§ **AIM OF THE TASK**:
Format the listing below as a numbered list. Drop blank lines, and leave the pictures out of your answer.

[DATASET SECTION]

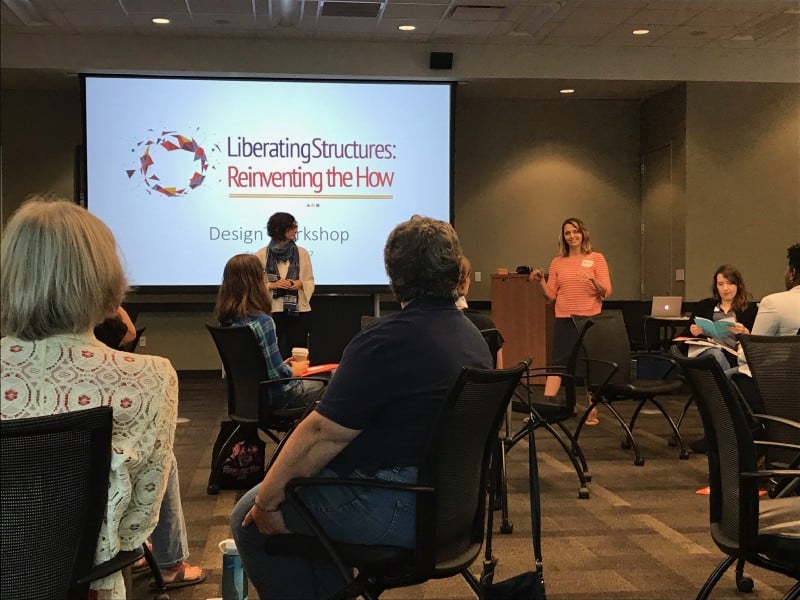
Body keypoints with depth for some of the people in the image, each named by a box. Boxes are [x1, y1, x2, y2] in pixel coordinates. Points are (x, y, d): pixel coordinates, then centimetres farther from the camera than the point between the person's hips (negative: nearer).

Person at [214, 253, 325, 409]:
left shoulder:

[/DATASET SECTION]

§ **RESPONSE**:
1. Body keypoints with depth for some of the people in the image, each named by a box. Boxes are [x1, y1, x2, y2] in pixel coordinates. Points are (x, y, d): pixel coordinates, then centimetres farther from the camera than the point between the person's hips (negative: nearer).
2. Person at [214, 253, 325, 409]:
3. left shoulder:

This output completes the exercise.